My name is Aylin, and I would like to share all about my university experience and life in my course, so here we go!
I come from Azerbaijan, and currently I am a second-year student at Tartu University. I study genetics and biotechnology here. I grew up in a medical dynasty: my uncle, both aunts, as well as great aunts and great uncles, have all had medical backgrounds. That’s probably also the reason why I knew I would have a profession related to medicine as soon as I developed self-awareness.
The urge to help people was in my blood. At the same time, the family did not force me to do anything. Initially, it wasn’t my dream to study genetics; I wanted to become a neurosurgeon. But by the time I graduated from high school, I began to get more and more interested in genetics.
This was influenced by the fact that I have a family history of thalassemia. Thalassemia is an inherited blood disorder caused when the body doesn’t make enough of a protein called hemoglobin, an important part of red blood cells. It’s caused by either a genetic mutation or a deletion of certain key gene fragments.
My father and brother are also carriers of this disease. Thalassemia could be cured by introducing or correcting a gene into the hematopoietic compartment or a single stem cell.
The more I read about genetics, the more involved I became in it. I was fascinated by what actually causes disease and whether you can prevent people from developing particular conditions. Geneticists review the results of genetic laboratory tests and work to diagnose or attempt to treat genetic diseases. This career field is highly technical and ever-evolving, so those in this career must keep up-to-date with the latest research and advances in scientific, medical, and genetics research.
When I expressed this feeling to my teacher, she recommended I think about applying to Tartu University. At first, I knew almost nothing about the University of Tartu. Slowly, I educated myself. There was plenty of information online about what I needed to do to apply, including advice from current students in YouTube videos and blog posts. Beyond the more superficial details, like the campus’ extraordinary beauty, I knew it would be a place where I would be challenged academically, both inside and outside the lecture hall. I took the SAT (the American standardised test) and IELTS.
In May 2020, I was accepted to Tartu University and started studying there three months later. My university has a very strong school of sciences, and I study under the best minds in the country. We learn through a mixture of theory and practice via lectures, tutorials, and labs.
We are taught by people who are currently carrying out research in the topics we’re learning about, so they really give us the most up-to-date knowledge in that area. We may even get the chance to contribute to this research during our time at university! Lectures are where we are taught most of the content we need to know. Labs help us acquire the practical skills we need. Labs are really fun but also tiring, especially if we have several in one week.

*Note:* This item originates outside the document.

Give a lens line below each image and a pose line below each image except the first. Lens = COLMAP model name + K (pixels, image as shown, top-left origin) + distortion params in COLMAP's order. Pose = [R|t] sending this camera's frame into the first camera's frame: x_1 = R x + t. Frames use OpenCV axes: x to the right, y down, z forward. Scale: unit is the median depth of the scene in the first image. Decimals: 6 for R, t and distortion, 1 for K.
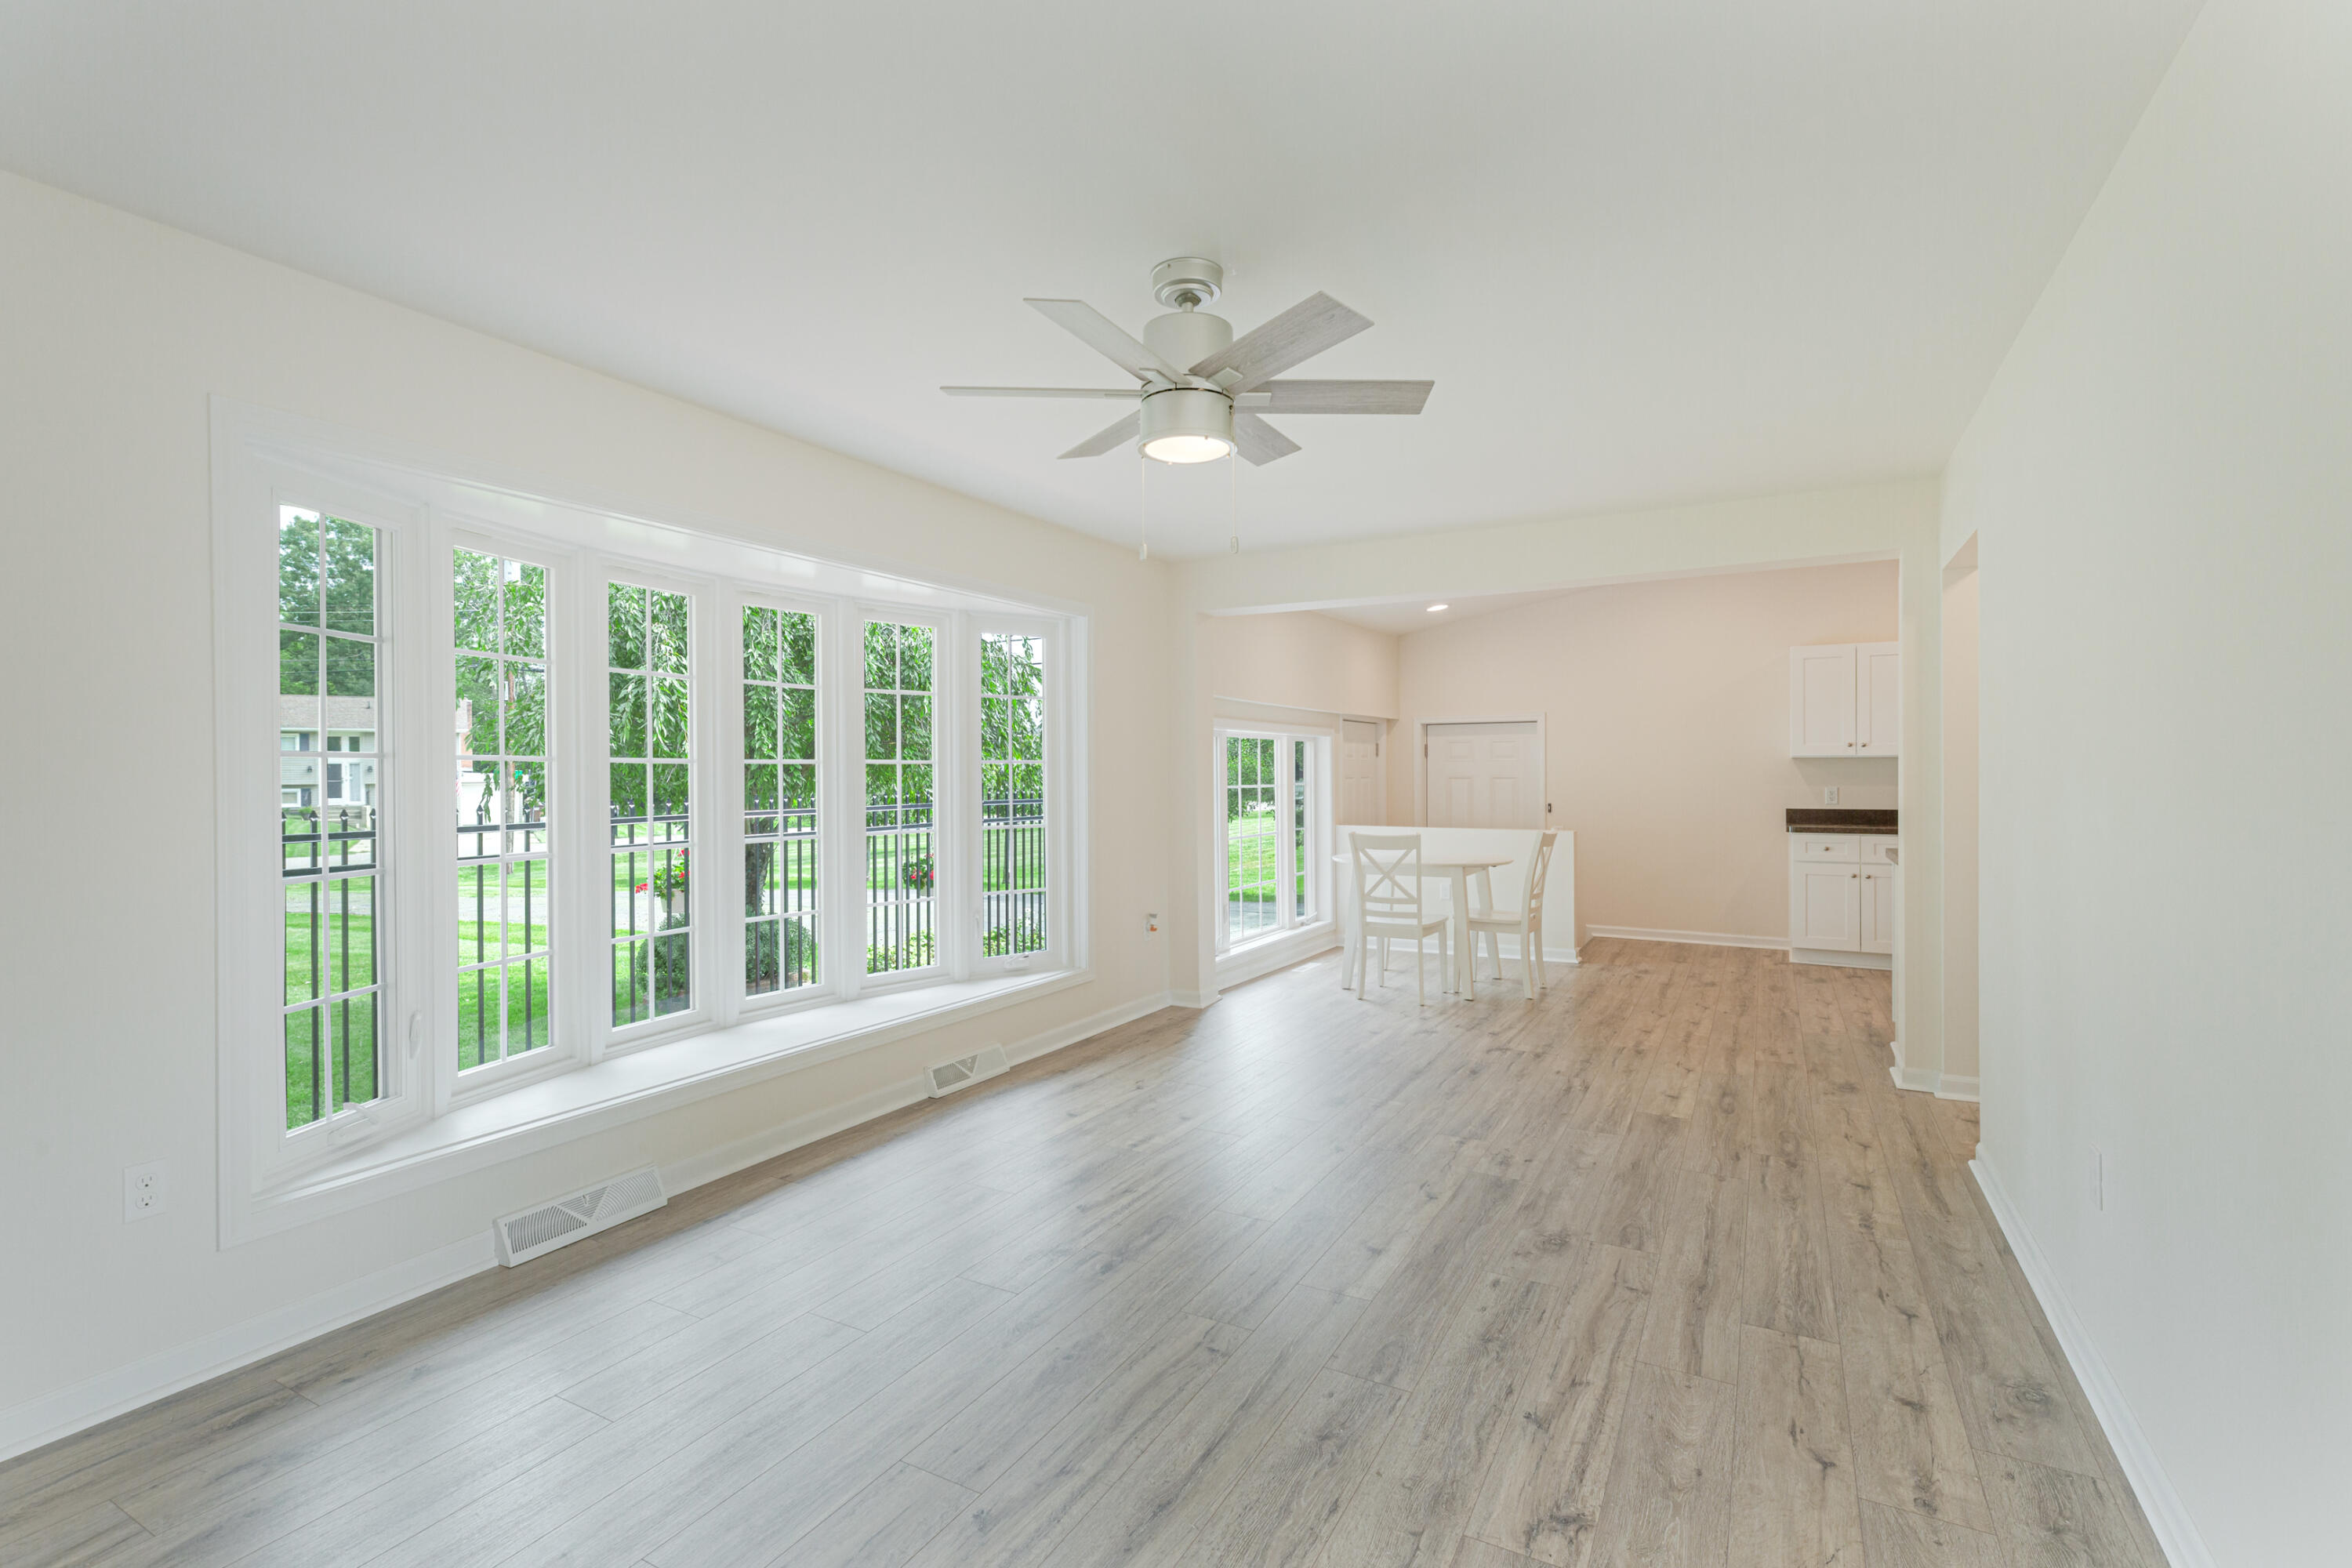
lens RADIAL K [[1058.9, 0, 1170.6], [0, 1058.9, 770.2], [0, 0, 1]] dist [0.010578, -0.000119]
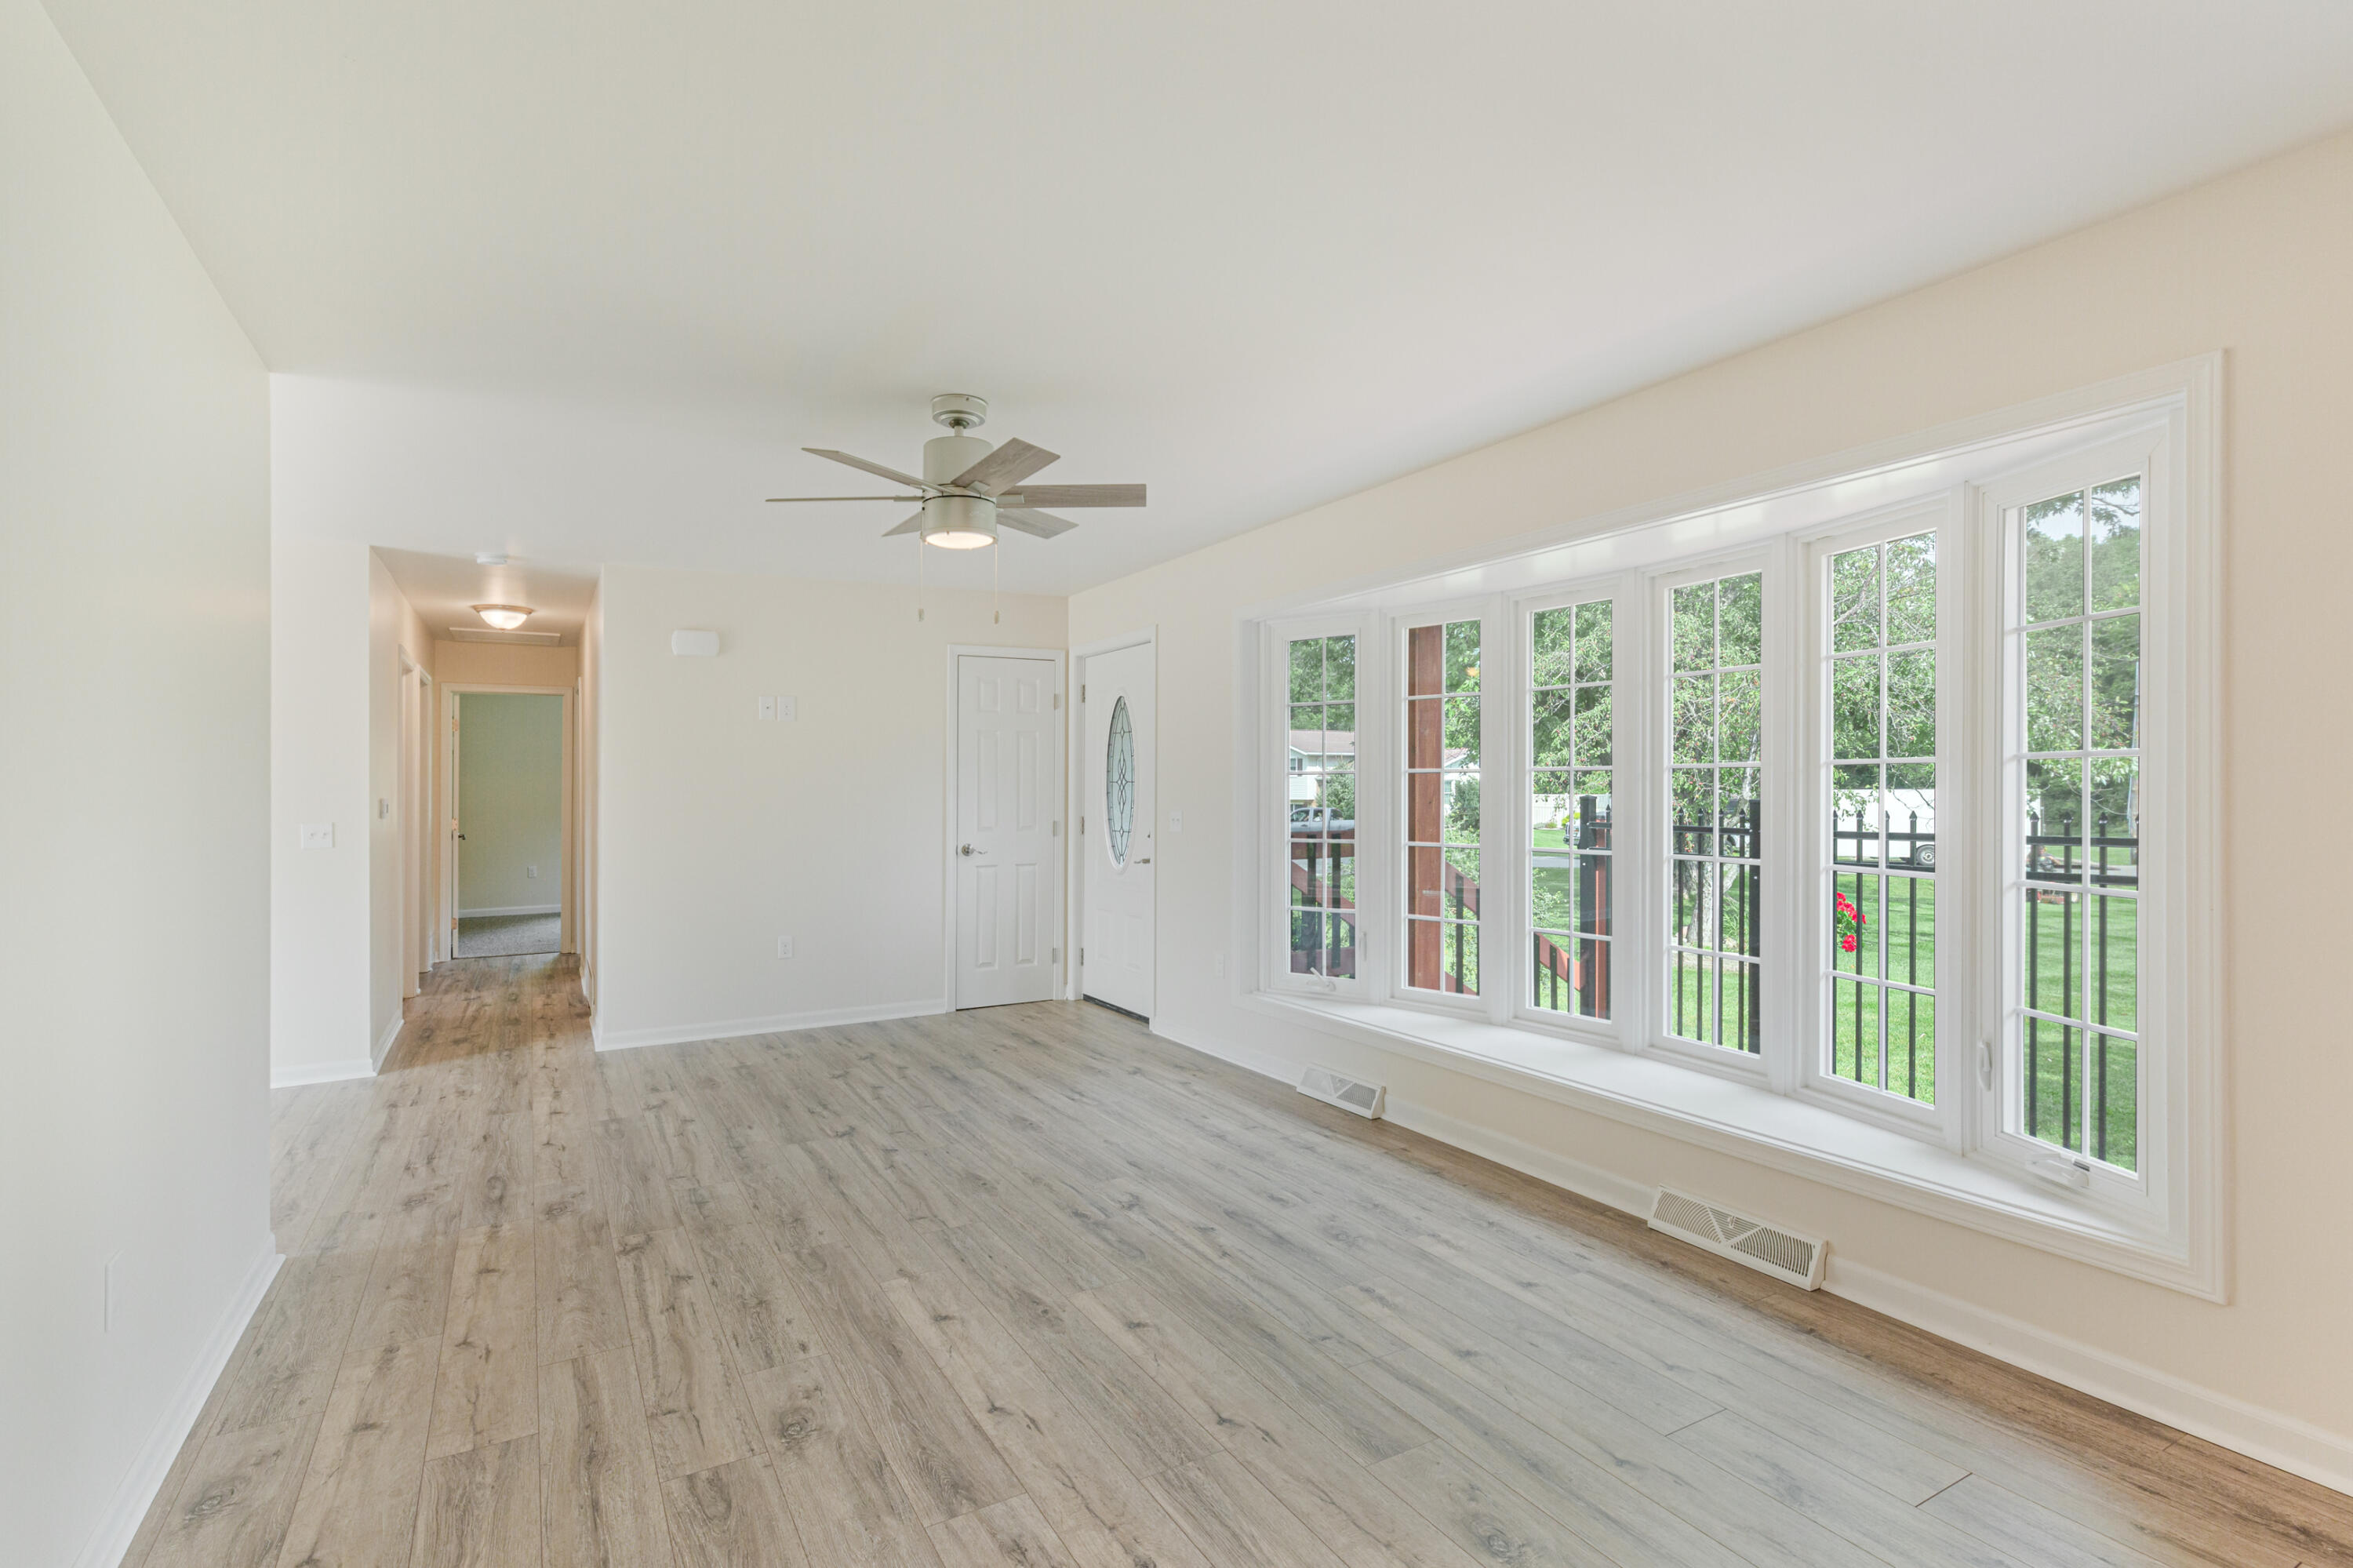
lens RADIAL K [[1120.8, 0, 1176.5], [0, 1120.8, 784.0], [0, 0, 1]] dist [0.012825, -0.000132]
pose [[-0.503263, 0.011066, -0.864063, 1.032503], [0.018238, 0.999831, 0.002182, -0.009763], [0.863941, -0.014661, -0.503380, 1.863335]]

I am also not cooped up in my room all the time with my head in a book; I have the opportunity to learn from my peers and explore new subjects – both are things that are not only accommodated but actively encouraged in Estonia.
I am currently in the second year of my course, and I am still thankful that I chose to come here. I am free to study what I want, have made amazing friends from all over the world, and feel I am where I need to be. I certainly made the right decision.